Drake smiled and walked over to the lead crow with a bravery only a child could have. The little boy, with curly blond hair and big orange eyes, smiled and outstretched a hand.

One of the crows hopped off of my shoulder, walked down my arm and then jumped onto Drake’s outstretched hand. He flapped his wings and at this Drake’s face broke into an even wider smile.

“I love birdies!” he giggled and held up his hand. “Like the kittens and puppies…” Drake turned around and looked at Elish and I realized he was speaking to him. “We are gentle to animals. Right, Master Elish?”

Elish, still inside the apartment looking at us, nodded stiffly. “That’s correct.”

Drake turned back to me, and made the motion to say more, when one of the crows pecked at one of his spiral curls and tugged on it. The boy burst into giggles and shook his head, his head of curls shaking back and forth, encouraging the bird to do it again.

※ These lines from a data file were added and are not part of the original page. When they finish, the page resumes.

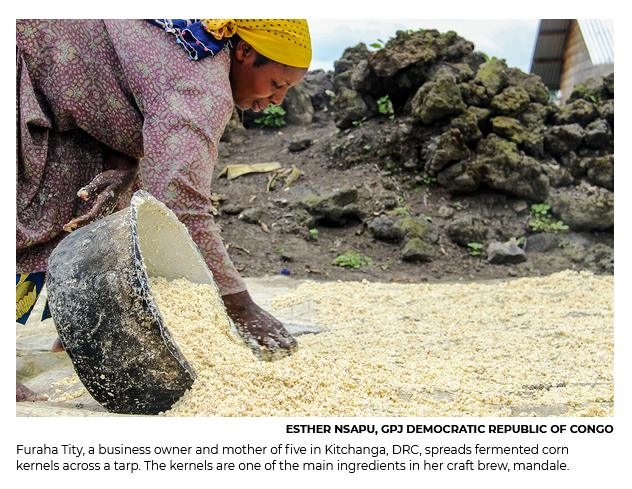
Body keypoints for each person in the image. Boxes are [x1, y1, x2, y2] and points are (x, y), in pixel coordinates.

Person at [16, 19, 311, 401]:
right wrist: (240, 305)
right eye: (276, 84)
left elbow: (118, 78)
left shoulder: (194, 48)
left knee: (82, 202)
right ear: (244, 52)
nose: (277, 100)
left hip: (53, 97)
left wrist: (122, 163)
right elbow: (181, 204)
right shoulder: (202, 86)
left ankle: (84, 324)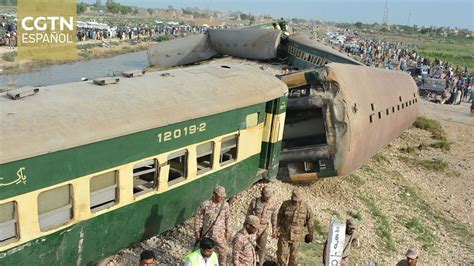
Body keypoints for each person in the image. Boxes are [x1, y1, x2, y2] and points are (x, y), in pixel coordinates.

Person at [276, 188, 314, 266]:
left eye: (298, 200)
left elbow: (310, 220)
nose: (296, 202)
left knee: (294, 258)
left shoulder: (306, 207)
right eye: (294, 200)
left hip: (297, 236)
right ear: (291, 197)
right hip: (284, 234)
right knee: (281, 255)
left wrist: (311, 233)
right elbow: (279, 217)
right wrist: (276, 229)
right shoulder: (285, 204)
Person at [194, 185, 231, 266]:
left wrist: (227, 231)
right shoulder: (205, 205)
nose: (222, 199)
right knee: (205, 253)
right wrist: (197, 231)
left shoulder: (225, 205)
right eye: (220, 197)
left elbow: (227, 218)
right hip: (208, 234)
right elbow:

But as he did this, my smile faded and soon my lips disappeared into my mouth.

He was so young… look at this boy. He was – fuck, he was my age.

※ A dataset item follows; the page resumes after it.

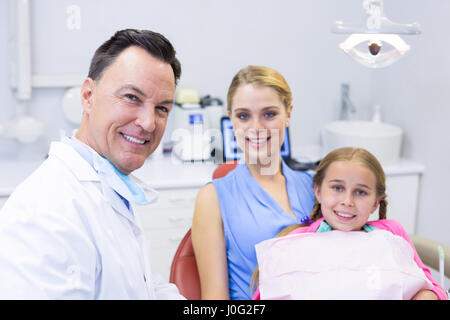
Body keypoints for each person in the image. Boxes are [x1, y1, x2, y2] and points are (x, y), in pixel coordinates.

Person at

I was on my own at this age. Nan made me leave Sunshine House when I was this small? I didn’t even realize how young I was at the time. I just did what I had to do to survive. No wonder Cory and the others were so shocked that I was an orphan rogue.

Jasper…

Jasper must’ve thought he had won the lottery.

My lips pursed, and my face tensed.

“Why are you sad?” Drake suddenly said, noticing the expression on my face. “You have so many bird friends.”

I held up a hand and touched the side of Drake’s face gently, the area behind my eyes started to burn. Before I could stop myself or think better of it, I found myself saying:
“You’re so… little.”

I pulled my hand back immediately but the damage inside of me had already been done. Crow started stirring inside of me, and I could see him out of the corner of my eye. Though he said nothing his presence brought with it a new wave of suspicious. Ones that I knew were unfounded but what had happened to me at Jasper’s farm left me no room for assumptions. My trust of strangers had been shattered over and over again, and my experiences with people had made me suspicious of everyone.

There was no default trust. That trust had been bled out of me.

Children were honest. Children didn’t know deception outside of white lies. Though Silas had treated me well, I had seen Elish hit Drake and –
I didn’t want to think of my family in this way – but as I looked at that small boy, this fragile creature, this empty vessel. I had to have that confirmation that this royal family I belonged to weren’t hiding any caustic beliefs behind their crowns.

“I’m little!?” Drake said aghast. “I’m eight soon! I’m not little. Master Silas says I’ll be taller than him.”